Stricker and Johnson state that the Embers et al. monkey study provides animal evidence for persistent infection when three quarters failed antibiotic treatment and had persistent infection showing up in tissues at necropsy using PCR. It’s also important to note that “small numbers of intact spirochetes were recovered by xenodiagnosis from treated monkeys.” https://www.ncbi.nlm.nih.gov/pmc/articles/PMC3256191/
What this means is researchers put ticks void of infection upon the monkeys after treatment. After a blood meal they removed the ticks and found spirochetes in them proving there were still spirochetes in the treated monkeys.
This has been done in humans too: https://www.ncbi.nlm.nih.gov/pmc/articles/PMC3952603/
Dr. Betty Maloney states that the positive xenodiagnostic test in a persistently ill post-treatment subject is highly significant evidence of persistence infection; however, she feels the authors went to great lengths to discount the significance and only questioned whether the recovered DNA was just dead remnants that happened to be in the tick bite site, or due to patient noncompliance with previous therapy, inadequate blood levels of antibiotics, or re-infection. https://www.lymedisease.org/TheLymeTimes-V26-3/index.html#25/z The authors concluded there was insufficient evidence.

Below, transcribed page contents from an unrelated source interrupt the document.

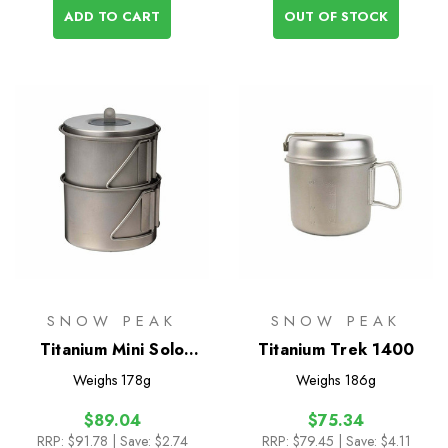
ADD TO CART
OUT OF STOCK
SNOW PEAK
SNOW PEAK
Titanium Mini Solo
Titanium Trek 1400
Combo 2.0
Weighs
178g
Weighs
186g
$89.04
$75.34
RRP:
$91.78
| Save: $2.74
RRP:
$79.45
| Save: $4.11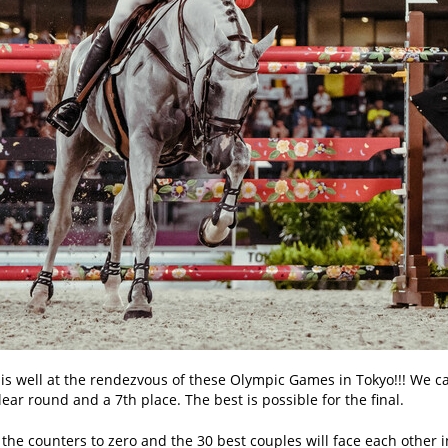
s well at the rendezvous of these Olympic Games in Tokyo!!! We came
ear round and a 7th place. The best is possible for the final.
the counters to zero and the 30 best couples will face each other in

To read Dr. Horowitz’s comment about episode 3 on his FB page: https://www.facebook.com/drrichardhorowitz/posts/1524119334343526 He too lists studies as well as the fact treating physicians have found antibiotics to significantly help improve the quality of life of patients and that recent peer-reviewed studies have shown borrelia can persist like TB and leprosy due to biofilms and dormant forms.
And so the circle goes round and round without end. The IDSA states none of this proves infection. We ALL want to know why folks are still sick.
And the IDSA wants to have us believe Lyme disease is simple. Really?